Creatine is Gross: The existing creatine brands are disgusting to consume.
Creatine Actually Works: Recent research papers have helped push creatine into the mainstream and become a well studied drug that helps with recovery, increasing muscle mass, and surprisingly also productivity and focus.
I’d argue there are probably better and long term market conditions that are also at play. An existing growing market of interest in supplements, Huberman, and health and wellness overall. But for something to succeed in a large growing market - you still have to carve out a niche.
Enter in the Create gummy, a tasty gummy filled with creatine rather than a bag of powder that you have to carry around in airports. And evidenced by this ad that Dan asked someone to create for $500, TSA will certainly scan your bag and run an extra check on your powdered goodies.
But the most important part is that supplements, including creatine, only work if you continue to take them over time. And so naturally it lends itself to a much stronger subscription business compared to the normal D2C e-commerce brand.
But there’s a lot of supplement businesses that exist as subscription businesses. So how did Dan succeed when others didn’t?
Getting the Initial Customers for TryCreate
Dan didn’t just come into D2C blind. He worked at two other e-commerce companies, Away and Parade, while also helping his brother write Not Boring before starting Create.
So by tweeting and having a constant presence on Twitter in the entrepreneurial and founders community - he had some existing customer base that was willing to try creatine.
And so just 9 months later after texting Packy about the creatine idea - he launched to his Twitter audience in December of 2022. The initial post got over 100K+ views on Twitter detailing his launch of Create and his thesis for why. Along with a discount code for 20% off.
This strategy worked pretty well - he also gave away a first month package for free to startup founders and female wellness influencers that were in his target demographic of >25K followers. This strategy of a free order helped with pushing UGC content for the initial launch of Create.
The lesson is clear - having some sort of initial audience that you can sell to, no matter how big, is a great advantage. And pre-selling them through tweets beforehand is also a great way to see if the traction is there, conduct initial customer interviews, and iterate on the initial MVP.
Gaining Traction in the First 3 months
One month after launch, Dan posted the month one retention numbers for all customers that purchased subscription.
LTV (life time value) estimates were initially $360 for a blended 1 year long term rate. But by January 2024, Dan mentioned that 3 month retention was at $120 which indicates likely a lower LTV than $360 by then given how subscriptions can fall off.
But this number is still really good given that CAC for Dan for the first month in January 2023 was $35 and average order value was already $57. This means that Create was profitable on the first order. And by February 2023 blended CAC increased to $45 even though volume through Meta ads doubled and Create did $129K in net revenue.
How is Dan managing to do this while charging 5x to 10x the normal price for creatine?
It’s clear that Dan also raised money to make this happen to scale up revenue fast.

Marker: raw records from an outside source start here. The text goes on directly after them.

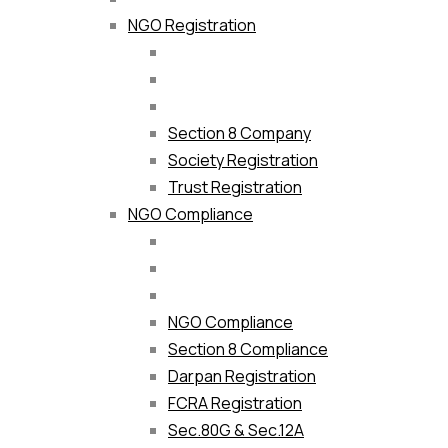
NGO Registration
Section 8 Company
Society Registration
Trust Registration
NGO Compliance
NGO Compliance
Section 8 Compliance
Darpan Registration
FCRA Registration
Sec.80G & Sec.12A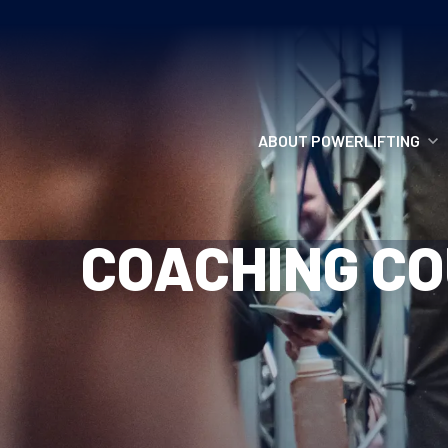
ABOUT POWERLIFTING
POWERLIFTING
COACHING CO
FIND A CLUB
INCLUSION
GETTING STARTED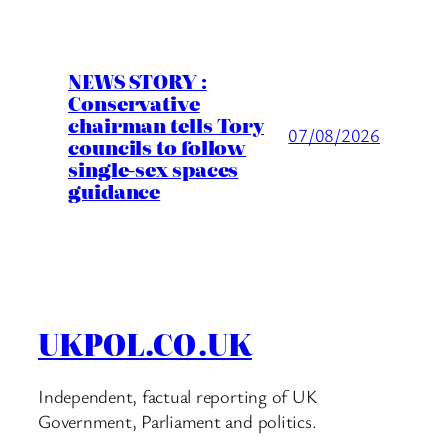
NEWS STORY :
Conservative
chairman tells Tory
07/08/2026
councils to follow
single-sex spaces
guidance
UKPOL.CO.UK
Independent, factual reporting of UK
Government, Parliament and politics.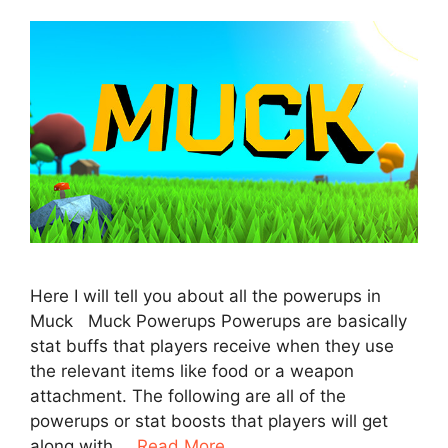
Here I will tell you about all the powerups in
Muck Muck Powerups Powerups are basically
stat buffs that players receive when they use
the relevant items like food or a weapon
attachment. The following are all of the
powerups or stat boosts that players will get
along with …
Read More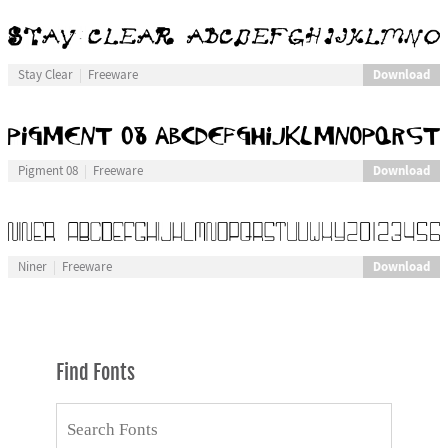
Download
Stay Clear
Freeware
Download
Pigment 08
Freeware
Download
Niner
Freeware
Find Fonts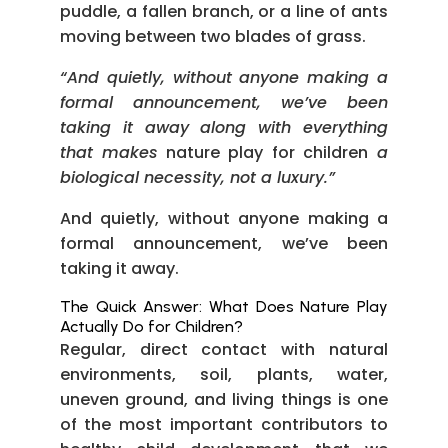
puddle, a fallen branch, or a line of ants
moving between two blades of grass.
“And quietly, without anyone making a
formal announcement, we’ve been
taking it away along with everything
that makes
nature play for children
a
biological necessity, not a luxury.”
And quietly, without anyone making a
formal announcement, we’ve been
taking it away.
The Quick Answer: What Does Nature Play
Actually Do for Children?
Regular, direct contact with natural
environments, soil, plants, water,
uneven ground, and living things is one
of the most important contributors to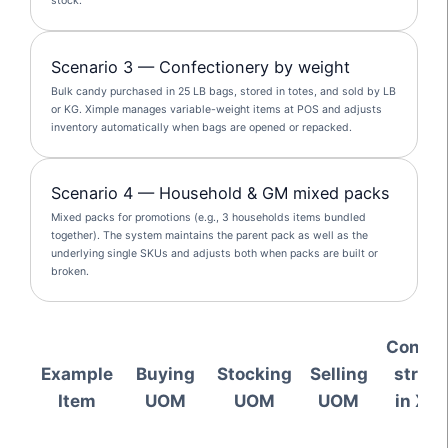
stock.
Scenario 3 — Confectionery by weight
Bulk candy purchased in 25 LB bags, stored in totes, and sold by LB
or KG. Ximple manages variable-weight items at POS and adjusts
inventory automatically when bags are opened or repacked.
Scenario 4 — Household & GM mixed packs
Mixed packs for promotions (e.g., 3 households items bundled
together). The system maintains the parent pack as well as the
underlying single SKUs and adjusts both when packs are built or
broken.
Conver
Example
Buying
Stocking
Selling
struct
Item
UOM
UOM
UOM
in Xim
ER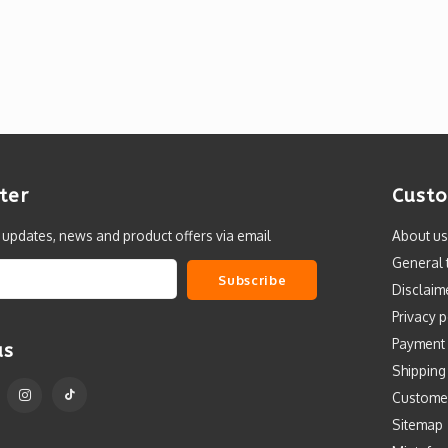
ter
Custo
t updates, news and product offers via email
About us
General 
Subscribe
Disclaim
Privacy p
Payment
us
Shipping
Custome
Sitemap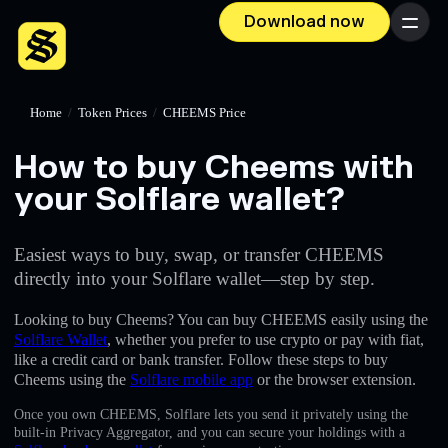
Download now
Menu
Home
/
Token Prices
/
CHEEMS Price
How to buy Cheems with
your Solflare wallet?
Easiest ways to buy, swap, or transfer CHEEMS
directly into your Solflare wallet—step by step.
Looking to buy Cheems? You can buy CHEEMS easily using the
Solflare Wallet
, whether you prefer to use crypto or pay with fiat,
like a credit card or bank transfer. Follow these steps to buy
Cheems using the
Solflare mobile app
or the browser extension.
Once you own CHEEMS, Solflare lets you send it privately using the
built-in Privacy Aggregator, and you can secure your holdings with a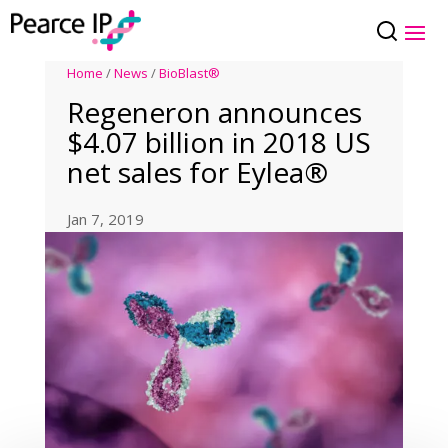
Home
/
News
/
BioBlast®
Regeneron announces
$4.07 billion in 2018 US
net sales for Eylea®
Jan 7, 2019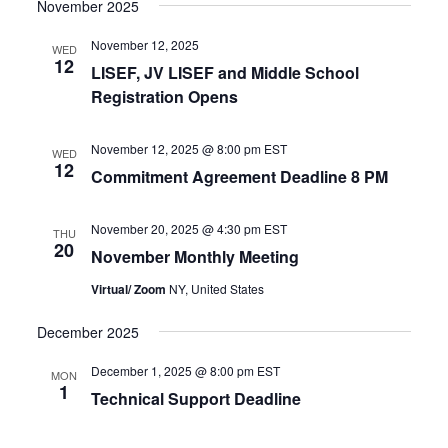
November 2025
November 12, 2025
WED
12
LISEF, JV LISEF and Middle School
Registration Opens
November 12, 2025 @ 8:00 pm
EST
WED
12
Commitment Agreement Deadline 8 PM
November 20, 2025 @ 4:30 pm
EST
THU
20
November Monthly Meeting
Virtual/ Zoom
NY, United States
December 2025
December 1, 2025 @ 8:00 pm
EST
MON
1
Technical Support Deadline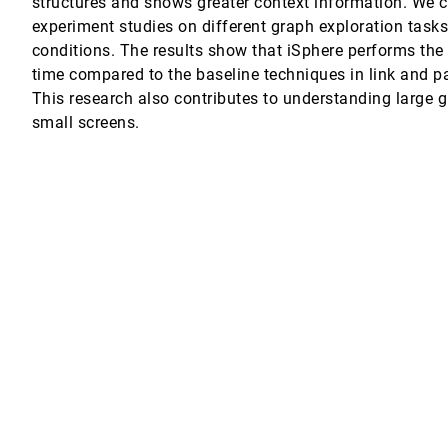
structures and shows greater context information. We 
experiment studies on different graph exploration task
conditions. The results show that iSphere performs the
time compared to the baseline techniques in link and pa
s Elicit More Empathy for Human Rights Data?
Oded Nov, Enrico Bertini
This research also contributes to understanding large 
small screens.
Web-Based Feedback
ance
dy
lf
on on Tablet Devices
 Exploring Big Data
Ideas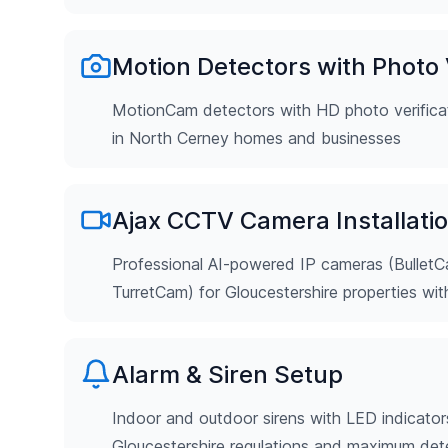
Motion Detectors with Photo V
MotionCam detectors with HD photo verificat
in North Cerney homes and businesses
Ajax CCTV Camera Installati
Professional AI-powered IP cameras (Bulle
TurretCam) for Gloucestershire properties wi
Alarm & Siren Setup
Indoor and outdoor sirens with LED indicator
Gloucestershire regulations and maximum det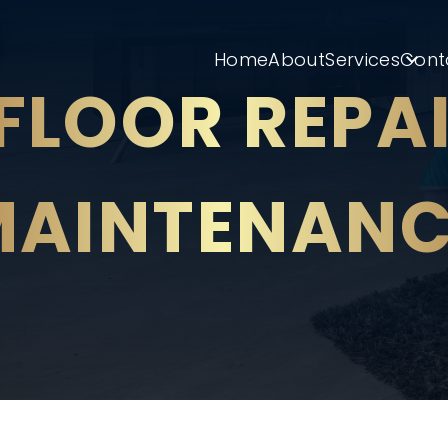
Home
About
Services
Cont
FLOOR REPA
MAINTENANC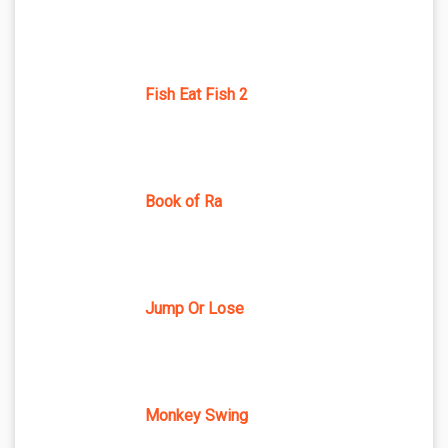
Fish Eat Fish 2
Book of Ra
Jump Or Lose
Monkey Swing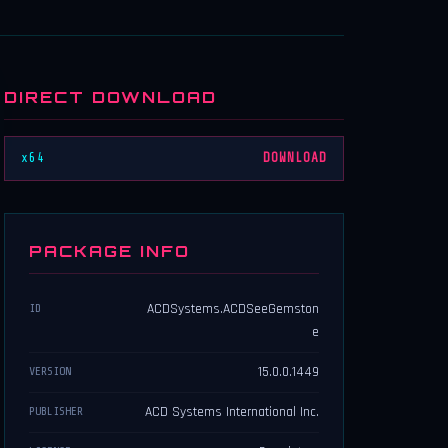
DIRECT DOWNLOAD
x64
DOWNLOAD
PACKAGE INFO
ACDSystems.ACDSeeGemston
ID
e
15.0.0.1449
VERSION
ACD Systems International Inc.
PUBLISHER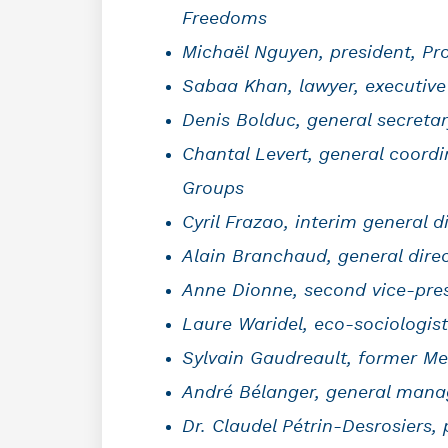
Freedoms
Michaël Nguyen, president, Pro
Sabaa Khan, lawyer, executive
Denis Bolduc, general secreta
Chantal Levert, general coord
Groups
Cyril Frazao, interim general 
Alain Branchaud, general dir
Anne Dionne, second vice-pres
Laure Waridel, eco-sociologist
Sylvain Gaudreault, former Me
André Bélanger, general manag
Dr. Claudel Pétrin-Desrosiers,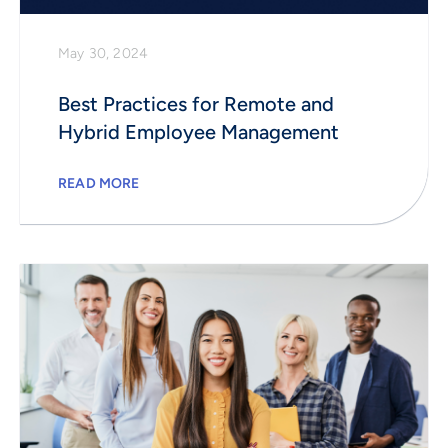
May 30, 2024
Best Practices for Remote and
Hybrid Employee Management
READ MORE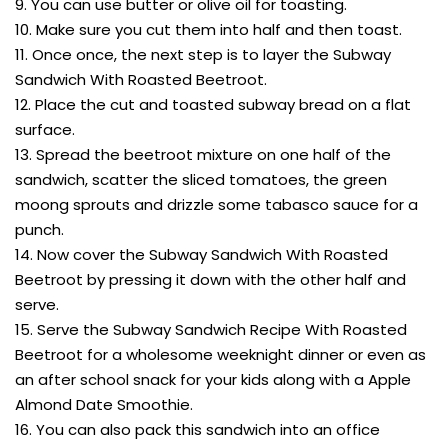
9. You can use butter or olive oil for toasting.
10. Make sure you cut them into half and then toast.
11. Once once, the next step is to layer the Subway
Sandwich With Roasted Beetroot.
12. Place the cut and toasted subway bread on a flat
surface.
13. Spread the beetroot mixture on one half of the
sandwich, scatter the sliced tomatoes, the green
moong sprouts and drizzle some tabasco sauce for a
punch.
14. Now cover the Subway Sandwich With Roasted
Beetroot by pressing it down with the other half and
serve.
15. Serve the Subway Sandwich Recipe With Roasted
Beetroot for a wholesome weeknight dinner or even as
an after school snack for your kids along with a Apple
Almond Date Smoothie.
16. You can also pack this sandwich into an office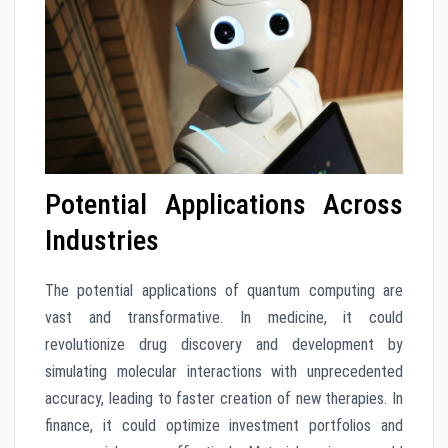
Potential Applications Across
Industries
The potential applications of quantum computing are
vast and transformative. In medicine, it could
revolutionize drug discovery and development by
simulating molecular interactions with unprecedented
accuracy, leading to faster creation of new therapies. In
finance, it could optimize investment portfolios and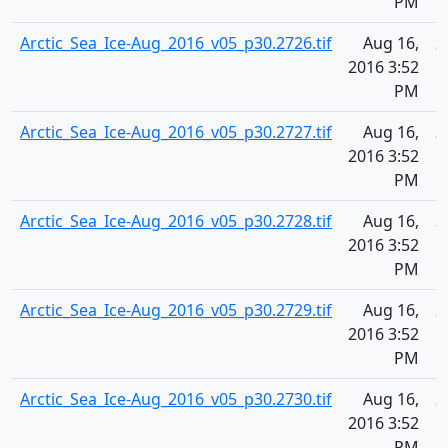
PM
Arctic_Sea_Ice-Aug_2016_v05_p30.2726.tif
Aug 16,
2
2016 3:52
PM
Arctic_Sea_Ice-Aug_2016_v05_p30.2727.tif
Aug 16,
2
2016 3:52
PM
Arctic_Sea_Ice-Aug_2016_v05_p30.2728.tif
Aug 16,
2
2016 3:52
PM
Arctic_Sea_Ice-Aug_2016_v05_p30.2729.tif
Aug 16,
2
2016 3:52
PM
Arctic_Sea_Ice-Aug_2016_v05_p30.2730.tif
Aug 16,
2
2016 3:52
PM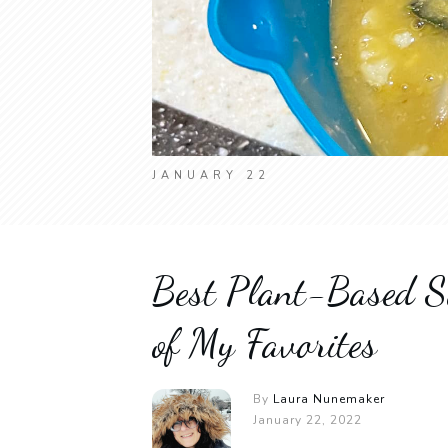
JANUARY 22
Best Plant-Based S
of My Favorites
By
Laura Nunemaker
January 22, 2022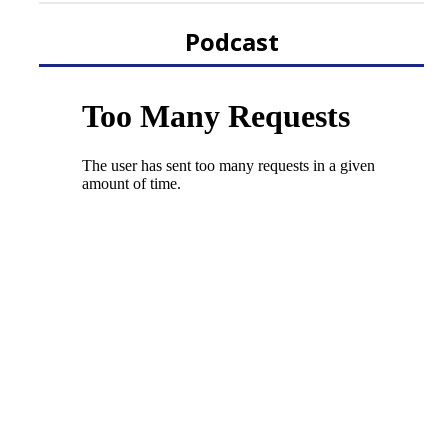
Podcast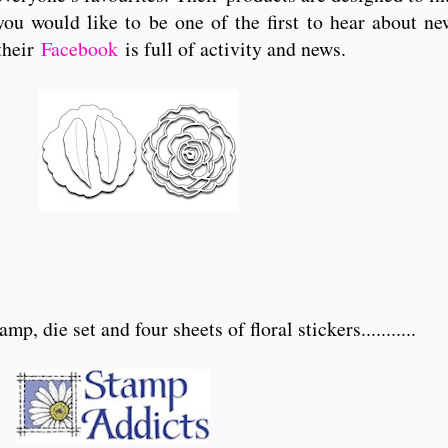
you would like to be one of the first to hear about 
 their
Facebook
is full of activity and news.
p, die set and four sheets of floral stickers...........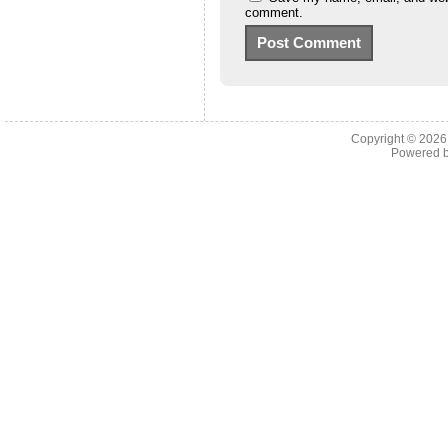
comment.
Copyright © 202
Powered 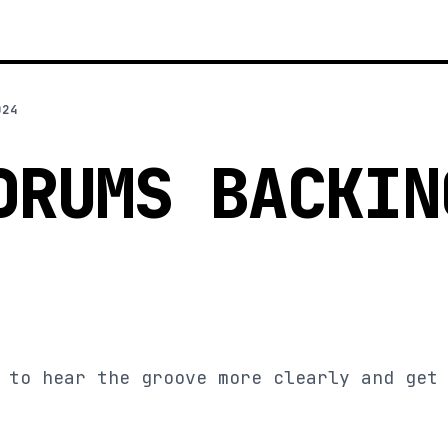
024
DRUMS BACKIN
 to hear the groove more clearly and get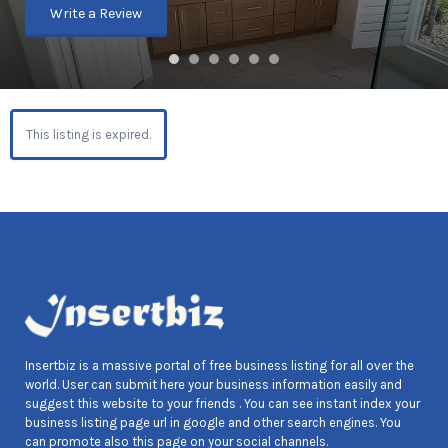
Write a Review
This listing is expired.
Insertbiz is a massive portal of free business listing for all over the
world. User can submit here your business information easily and
suggest this website to your friends . You can see instant index your
business listing page url in google and other search engines. You
can promote also this page on your social channels.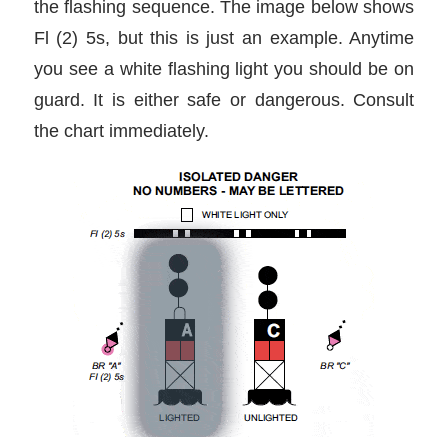
the flashing sequence. The image below shows
Fl (2) 5s, but this is just an example. Anytime
you see a white flashing light you should be on
guard. It is either safe or dangerous. Consult
the chart immediately.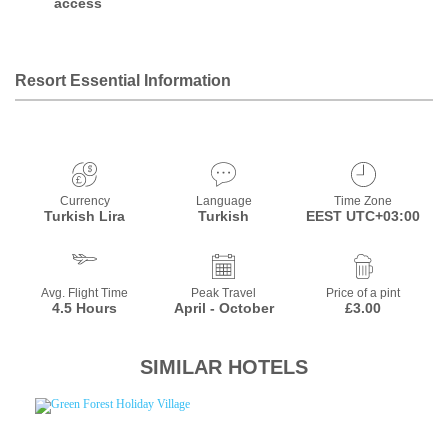
access
Resort Essential Information
Currency
Language
Time Zone
Turkish Lira
Turkish
EEST UTC+03:00
Avg. Flight Time
Peak Travel
Price of a pint
4.5 Hours
April - October
£3.00
SIMILAR HOTELS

Unlike SaaS where you get paid upfront for delivering a service that costs pennies on the dollar, CPG items require you to raise some amount of money upfront, whether from savings or an investor, to produce the item before launching it.
But the key insight here on the money raise is that most e-commerce brands have a higher execution risk but lower product risk → where if the product has strong unit economics on first three months of launch like Dan did - he can pave a path towards building a $50 million in ARR brand through strong execution of an existing D2C playbook.
Scaling Growth through Ads
By March of 2023, Dan had scaled up to $172K in revenue for the month.
Given the initial traction from the first month of retention, this proved reinvesting into growth was very achievable. For D2C businesses payback period is especially important because working capital determines how much you have. Gross margins determine what kind of return on ad spend you need as a minimum to be sustainable.